In order to determine the reasonable expert costs, which the court estimates in accordance with Section 287 ZPO, the court uses the BVSK fee survey as a basis for estimation in accordance with established case law. The survey from 2022, which was published on 02.02.2023, i.e. before the day of the accident, is decisive. The court uses the HB V corridor as a basis. This corridor shows how between 50% and 60% of BVSK members calculate their fees. This appears to be the most representative. The Regional Court of Schweinfurt as the appeal chamber has not yet established that the BVSK fee survey 2022 is an unsuitable basis for estimation. In the opinion of the court, it is a representative survey that can be used as a basis for estimation regardless of the membership of the expert actually invoicing.
d) Based on the amount of damage in the expert opinion of € 2,950.85 (net repair costs) and a reduction in value of € 450.00, this results in a basic fee of between € 583.00 and € 640.00. The court uses the mean value, so that the estimate results in € 615.00 as submitted by the defendants.
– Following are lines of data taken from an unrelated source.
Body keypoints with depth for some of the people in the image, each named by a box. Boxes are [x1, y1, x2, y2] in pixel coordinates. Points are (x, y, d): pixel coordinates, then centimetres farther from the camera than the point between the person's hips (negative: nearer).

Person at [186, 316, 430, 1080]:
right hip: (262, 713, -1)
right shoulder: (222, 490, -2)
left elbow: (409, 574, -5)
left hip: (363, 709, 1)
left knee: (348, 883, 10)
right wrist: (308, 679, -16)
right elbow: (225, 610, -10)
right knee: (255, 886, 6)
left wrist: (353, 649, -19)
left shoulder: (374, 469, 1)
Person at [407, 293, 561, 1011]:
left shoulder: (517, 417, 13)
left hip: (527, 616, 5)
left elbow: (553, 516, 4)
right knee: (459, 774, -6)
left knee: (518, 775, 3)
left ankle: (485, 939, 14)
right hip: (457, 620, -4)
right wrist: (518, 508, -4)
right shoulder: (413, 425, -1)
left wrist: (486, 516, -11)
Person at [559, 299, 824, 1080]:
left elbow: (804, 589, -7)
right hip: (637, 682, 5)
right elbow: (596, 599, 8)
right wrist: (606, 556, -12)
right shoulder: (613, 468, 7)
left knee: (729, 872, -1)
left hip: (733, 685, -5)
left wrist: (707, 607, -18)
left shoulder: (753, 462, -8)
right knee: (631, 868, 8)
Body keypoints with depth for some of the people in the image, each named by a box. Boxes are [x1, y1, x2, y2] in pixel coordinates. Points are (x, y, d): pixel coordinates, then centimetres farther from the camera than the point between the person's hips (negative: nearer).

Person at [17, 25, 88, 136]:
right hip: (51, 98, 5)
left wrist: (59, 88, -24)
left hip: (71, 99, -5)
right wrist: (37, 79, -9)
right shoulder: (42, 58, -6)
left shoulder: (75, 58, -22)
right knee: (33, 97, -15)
According to the BVSK fee survey, a flat rate of €15.00 can be charged for postage and telephone costs. The expert opinion contains 10 written pages. The BVSK fee survey states € 1.80 per page, resulting in € 18.00 plus € 5.00 for this. The 16 photos can be charged at € 2.00 each according to the BVSK fee survey. This results in € 32.00 and € 8.00 for photos. In principle, it is also up to the expert to decide how many photos he considers necessary to properly document the damage. In the present case, at least no obviously useless photos are included in the expert opinion. This results in billable ancillary costs of € 78.00.
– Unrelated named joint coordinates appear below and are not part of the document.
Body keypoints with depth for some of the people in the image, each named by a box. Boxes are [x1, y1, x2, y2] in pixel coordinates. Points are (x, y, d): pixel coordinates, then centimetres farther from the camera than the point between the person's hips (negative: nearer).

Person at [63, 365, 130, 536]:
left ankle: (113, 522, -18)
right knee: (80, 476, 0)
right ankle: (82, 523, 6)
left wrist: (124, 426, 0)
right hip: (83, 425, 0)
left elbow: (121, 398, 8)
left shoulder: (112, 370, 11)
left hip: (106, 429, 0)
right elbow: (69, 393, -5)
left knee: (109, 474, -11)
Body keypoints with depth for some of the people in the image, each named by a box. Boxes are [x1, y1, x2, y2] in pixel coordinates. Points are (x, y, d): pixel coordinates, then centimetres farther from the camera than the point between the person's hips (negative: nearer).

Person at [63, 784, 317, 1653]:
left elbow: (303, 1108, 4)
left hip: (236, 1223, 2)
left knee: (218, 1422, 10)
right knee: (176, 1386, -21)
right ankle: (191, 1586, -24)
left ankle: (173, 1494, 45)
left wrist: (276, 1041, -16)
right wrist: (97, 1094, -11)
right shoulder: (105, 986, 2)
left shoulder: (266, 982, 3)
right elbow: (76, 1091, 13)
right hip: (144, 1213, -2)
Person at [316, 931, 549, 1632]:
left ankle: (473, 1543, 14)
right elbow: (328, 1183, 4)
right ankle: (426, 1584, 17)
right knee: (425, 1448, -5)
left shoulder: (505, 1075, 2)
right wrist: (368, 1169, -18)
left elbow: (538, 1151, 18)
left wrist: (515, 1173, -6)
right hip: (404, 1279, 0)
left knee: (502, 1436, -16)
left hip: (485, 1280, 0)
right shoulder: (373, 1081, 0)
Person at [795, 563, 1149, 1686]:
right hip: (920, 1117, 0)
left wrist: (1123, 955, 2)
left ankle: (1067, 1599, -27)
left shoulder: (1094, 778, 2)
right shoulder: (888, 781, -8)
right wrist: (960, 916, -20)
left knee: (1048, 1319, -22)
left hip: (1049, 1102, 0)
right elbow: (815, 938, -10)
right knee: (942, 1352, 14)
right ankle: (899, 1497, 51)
Furthermore, the expert included the additional costs for “fault memory readout” in the invoice. According to the BVSK fee survey, such additional costs can be invoiced separately and are not included in the basic fee. The amount of this fee was not disputed. Insofar as the defendants disputed the reading out of the fault memory, the private expert opinion and the 10 pages attached after the photographs speak in favor of reading out the fault memory. These pages are the printout of the analysis. There is no doubt that the fault memory was read out. In this respect, the additional costs of € 60.00 are also rightly charged.
According to the court’s estimate, € 896.07 (incl. VAT) should have been charged for the expert opinion. The expert requested an amount of € 925.82. The costs for the expert opinion are therefore excessive. After deducting the € 790.76 already paid by the defendants, the plaintiff is still entitled to € 105.31.
- This results in a total payment claim of € 1,065.92 (further repair costs € 810.61, further reduction in value € 150.00, further expert costs € 105.31).
- The interest claim in relation to the principal claim follows from Sections 280, 286, 288 BGB, Section 187 (1) BGB by analogy.
- The pre-trial legal costs are reimbursable as necessary legal costs in accordance with § 249 BGB and are made up of a 1.3 fee from a justified object value of € 4,185.33 (repair costs € 2,809.26, reduction in value € 450.00, expert costs € 896.07, lump sum for expenses € 30.00) plus a lump sum for expenses and the VAT on this.
Since the defendants have already paid € 453.87 towards the pre-trial legal costs, the plaintiff’s claim has expired in this amount, Section 362 BGB, and there is still a residual claim of € 86.63. The claim for interest in this respect arises from §§ 288, 289 BGB, §§ 253, 261 ZPO, § 187 para. 1 BGB analogously.
III The decision on costs is based on Section 92 (1) ZPO.
The ruling on provisional enforceability is based on Sections 708 No. 11, 711 ZPO.